WORK ORDER
Could you write out the listing below again with every "温馨提示" swapped for "友情提示", changing nothing else and leaving out the pictures?

═══ MATERIAL FOR THIS TASK

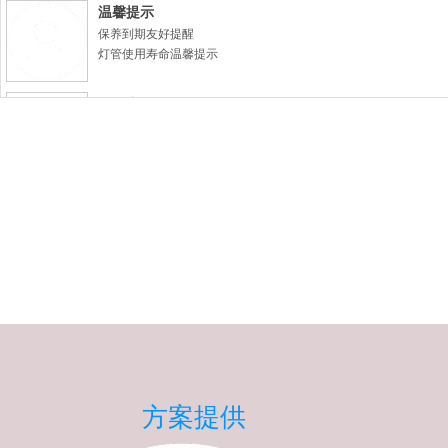
温馨提示
保养到期友好提醒
灯管使用寿命温馨提示
研发力量
20年经验累积，专注高端水冷UV设备、LED UV光源系统、低
方案提供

══════

RESPONSE TO THIS TASK
友情提示
保养到期友好提醒
灯管使用寿命友情提示
研发力量
20年经验累积，专注高端水冷UV设备、LED UV光源系统、低
方案提供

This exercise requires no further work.